Aim -
Copy the lines of the records below word for word, beginning at the line that contains "locality: El Cauca: San Francisco, Puracá." and ending with the line that contains "name author: Hook. & Arn.".

Records to process -
>> Begin
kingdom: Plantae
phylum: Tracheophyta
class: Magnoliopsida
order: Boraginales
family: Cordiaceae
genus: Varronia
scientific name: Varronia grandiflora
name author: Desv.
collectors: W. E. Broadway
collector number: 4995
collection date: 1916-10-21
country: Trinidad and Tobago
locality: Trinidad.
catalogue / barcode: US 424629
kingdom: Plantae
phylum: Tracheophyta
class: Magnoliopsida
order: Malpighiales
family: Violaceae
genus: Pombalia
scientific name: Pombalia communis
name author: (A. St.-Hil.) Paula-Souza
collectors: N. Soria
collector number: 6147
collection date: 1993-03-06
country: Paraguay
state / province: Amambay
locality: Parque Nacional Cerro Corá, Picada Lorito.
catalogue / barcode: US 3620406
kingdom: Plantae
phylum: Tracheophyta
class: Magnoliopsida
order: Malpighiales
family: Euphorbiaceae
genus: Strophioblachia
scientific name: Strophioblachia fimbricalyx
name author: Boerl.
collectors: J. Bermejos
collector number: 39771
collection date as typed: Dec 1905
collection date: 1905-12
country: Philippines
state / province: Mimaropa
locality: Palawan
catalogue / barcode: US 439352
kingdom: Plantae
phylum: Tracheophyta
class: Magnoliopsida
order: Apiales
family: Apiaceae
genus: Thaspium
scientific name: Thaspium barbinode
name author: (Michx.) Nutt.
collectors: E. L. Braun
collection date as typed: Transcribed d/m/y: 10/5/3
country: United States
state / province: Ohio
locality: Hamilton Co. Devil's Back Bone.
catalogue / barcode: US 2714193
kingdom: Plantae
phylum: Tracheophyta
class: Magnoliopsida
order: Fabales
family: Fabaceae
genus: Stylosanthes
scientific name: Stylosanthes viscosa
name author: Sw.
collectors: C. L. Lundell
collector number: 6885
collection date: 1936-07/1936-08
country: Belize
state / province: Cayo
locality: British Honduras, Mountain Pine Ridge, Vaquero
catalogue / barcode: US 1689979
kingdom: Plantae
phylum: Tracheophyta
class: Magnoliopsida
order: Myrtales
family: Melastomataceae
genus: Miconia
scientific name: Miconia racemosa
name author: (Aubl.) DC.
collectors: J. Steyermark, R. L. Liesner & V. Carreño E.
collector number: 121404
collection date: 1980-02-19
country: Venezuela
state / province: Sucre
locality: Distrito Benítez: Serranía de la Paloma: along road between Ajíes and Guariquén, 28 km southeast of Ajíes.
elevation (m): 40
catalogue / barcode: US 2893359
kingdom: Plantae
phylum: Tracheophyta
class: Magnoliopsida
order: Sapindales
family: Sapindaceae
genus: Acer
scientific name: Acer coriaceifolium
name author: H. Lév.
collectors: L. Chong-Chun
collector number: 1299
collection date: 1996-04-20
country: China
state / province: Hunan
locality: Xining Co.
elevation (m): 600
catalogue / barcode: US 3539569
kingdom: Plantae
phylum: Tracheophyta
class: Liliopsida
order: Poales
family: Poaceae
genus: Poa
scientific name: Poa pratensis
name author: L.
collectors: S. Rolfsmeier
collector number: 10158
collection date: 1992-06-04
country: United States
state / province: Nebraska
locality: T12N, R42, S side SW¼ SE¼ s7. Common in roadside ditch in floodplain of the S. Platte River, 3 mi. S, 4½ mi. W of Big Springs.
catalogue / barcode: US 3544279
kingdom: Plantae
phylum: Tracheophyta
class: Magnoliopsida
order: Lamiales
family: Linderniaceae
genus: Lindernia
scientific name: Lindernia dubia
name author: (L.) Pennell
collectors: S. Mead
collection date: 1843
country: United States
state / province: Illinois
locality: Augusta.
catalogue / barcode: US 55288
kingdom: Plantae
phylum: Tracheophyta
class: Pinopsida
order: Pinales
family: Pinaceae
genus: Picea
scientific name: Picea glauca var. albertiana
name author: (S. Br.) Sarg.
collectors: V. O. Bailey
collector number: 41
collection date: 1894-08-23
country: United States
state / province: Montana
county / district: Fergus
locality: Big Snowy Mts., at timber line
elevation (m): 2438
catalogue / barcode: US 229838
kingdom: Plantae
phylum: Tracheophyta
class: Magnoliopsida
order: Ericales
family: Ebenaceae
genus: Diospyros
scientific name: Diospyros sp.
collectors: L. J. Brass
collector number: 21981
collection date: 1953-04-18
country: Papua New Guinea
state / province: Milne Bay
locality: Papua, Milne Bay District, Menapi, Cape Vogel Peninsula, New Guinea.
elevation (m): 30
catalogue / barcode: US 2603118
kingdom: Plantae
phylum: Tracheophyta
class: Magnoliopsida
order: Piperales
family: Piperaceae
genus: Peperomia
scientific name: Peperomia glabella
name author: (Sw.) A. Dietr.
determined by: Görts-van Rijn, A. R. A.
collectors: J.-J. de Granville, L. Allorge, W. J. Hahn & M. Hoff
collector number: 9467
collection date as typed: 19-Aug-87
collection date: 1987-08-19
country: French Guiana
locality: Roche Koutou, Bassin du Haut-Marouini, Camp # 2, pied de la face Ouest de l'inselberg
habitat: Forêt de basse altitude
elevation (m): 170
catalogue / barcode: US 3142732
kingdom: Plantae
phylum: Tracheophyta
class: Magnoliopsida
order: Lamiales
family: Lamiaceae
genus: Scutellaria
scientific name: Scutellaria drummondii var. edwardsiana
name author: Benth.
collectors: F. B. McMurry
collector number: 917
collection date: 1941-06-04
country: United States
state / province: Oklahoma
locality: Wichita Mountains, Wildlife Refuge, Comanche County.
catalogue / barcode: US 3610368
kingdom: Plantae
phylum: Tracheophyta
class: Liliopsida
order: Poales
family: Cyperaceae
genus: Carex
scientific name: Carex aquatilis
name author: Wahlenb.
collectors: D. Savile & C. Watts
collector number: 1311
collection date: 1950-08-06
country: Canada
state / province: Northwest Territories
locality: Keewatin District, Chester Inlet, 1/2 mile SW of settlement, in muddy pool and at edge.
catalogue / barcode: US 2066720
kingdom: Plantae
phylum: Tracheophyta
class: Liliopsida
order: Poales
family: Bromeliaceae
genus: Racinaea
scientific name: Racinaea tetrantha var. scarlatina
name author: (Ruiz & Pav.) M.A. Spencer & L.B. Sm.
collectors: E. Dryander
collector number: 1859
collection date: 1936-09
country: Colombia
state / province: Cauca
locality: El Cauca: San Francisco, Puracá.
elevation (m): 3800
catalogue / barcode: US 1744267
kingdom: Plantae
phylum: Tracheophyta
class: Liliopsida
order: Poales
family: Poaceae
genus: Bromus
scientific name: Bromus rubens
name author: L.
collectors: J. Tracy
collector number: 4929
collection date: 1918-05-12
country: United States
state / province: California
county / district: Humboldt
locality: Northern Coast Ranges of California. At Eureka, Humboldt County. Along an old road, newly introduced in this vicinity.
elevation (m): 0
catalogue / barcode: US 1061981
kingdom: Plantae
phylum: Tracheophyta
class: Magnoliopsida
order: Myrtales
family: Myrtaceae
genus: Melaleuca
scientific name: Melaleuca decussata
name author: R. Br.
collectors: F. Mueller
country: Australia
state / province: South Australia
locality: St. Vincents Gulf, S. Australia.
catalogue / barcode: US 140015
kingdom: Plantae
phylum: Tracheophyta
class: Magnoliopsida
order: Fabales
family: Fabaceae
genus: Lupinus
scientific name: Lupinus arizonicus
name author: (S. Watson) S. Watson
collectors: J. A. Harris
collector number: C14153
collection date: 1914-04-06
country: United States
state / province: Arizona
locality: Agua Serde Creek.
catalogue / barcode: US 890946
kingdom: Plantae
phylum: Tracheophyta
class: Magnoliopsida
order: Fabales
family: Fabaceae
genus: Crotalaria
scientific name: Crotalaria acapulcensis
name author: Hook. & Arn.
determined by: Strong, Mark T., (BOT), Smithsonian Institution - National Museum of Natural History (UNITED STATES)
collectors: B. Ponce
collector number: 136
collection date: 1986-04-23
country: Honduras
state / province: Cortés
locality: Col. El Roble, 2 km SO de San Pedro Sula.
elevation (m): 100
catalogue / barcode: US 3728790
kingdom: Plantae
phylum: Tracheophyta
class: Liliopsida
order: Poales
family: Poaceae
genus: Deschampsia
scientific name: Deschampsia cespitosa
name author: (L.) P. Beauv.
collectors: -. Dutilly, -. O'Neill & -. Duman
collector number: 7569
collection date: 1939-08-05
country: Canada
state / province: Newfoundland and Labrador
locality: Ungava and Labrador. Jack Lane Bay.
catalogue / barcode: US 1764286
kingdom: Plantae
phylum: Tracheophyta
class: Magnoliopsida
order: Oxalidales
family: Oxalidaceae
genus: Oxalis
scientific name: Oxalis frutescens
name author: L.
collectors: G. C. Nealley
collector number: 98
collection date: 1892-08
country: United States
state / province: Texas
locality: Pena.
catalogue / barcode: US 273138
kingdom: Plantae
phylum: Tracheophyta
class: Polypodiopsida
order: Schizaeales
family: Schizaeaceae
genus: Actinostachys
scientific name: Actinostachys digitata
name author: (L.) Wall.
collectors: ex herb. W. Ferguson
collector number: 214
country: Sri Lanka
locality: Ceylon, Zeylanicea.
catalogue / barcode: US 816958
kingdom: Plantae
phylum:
>> End
Task result -
locality: El Cauca: San Francisco, Puracá.
elevation (m): 3800
catalogue / barcode: US 1744267
kingdom: Plantae
phylum: Tracheophyta
class: Liliopsida
order: Poales
family: Poaceae
genus: Bromus
scientific name: Bromus rubens
name author: L.
collectors: J. Tracy
collector number: 4929
collection date: 1918-05-12
country: United States
state / province: California
county / district: Humboldt
locality: Northern Coast Ranges of California. At Eureka, Humboldt County. Along an old road, newly introduced in this vicinity.
elevation (m): 0
catalogue / barcode: US 1061981
kingdom: Plantae
phylum: Tracheophyta
class: Magnoliopsida
order: Myrtales
family: Myrtaceae
genus: Melaleuca
scientific name: Melaleuca decussata
name author: R. Br.
collectors: F. Mueller
country: Australia
state / province: South Australia
locality: St. Vincents Gulf, S. Australia.
catalogue / barcode: US 140015
kingdom: Plantae
phylum: Tracheophyta
class: Magnoliopsida
order: Fabales
family: Fabaceae
genus: Lupinus
scientific name: Lupinus arizonicus
name author: (S. Watson) S. Watson
collectors: J. A. Harris
collector number: C14153
collection date: 1914-04-06
country: United States
state / province: Arizona
locality: Agua Serde Creek.
catalogue / barcode: US 890946
kingdom: Plantae
phylum: Tracheophyta
class: Magnoliopsida
order: Fabales
family: Fabaceae
genus: Crotalaria
scientific name: Crotalaria acapulcensis
name author: Hook. & Arn.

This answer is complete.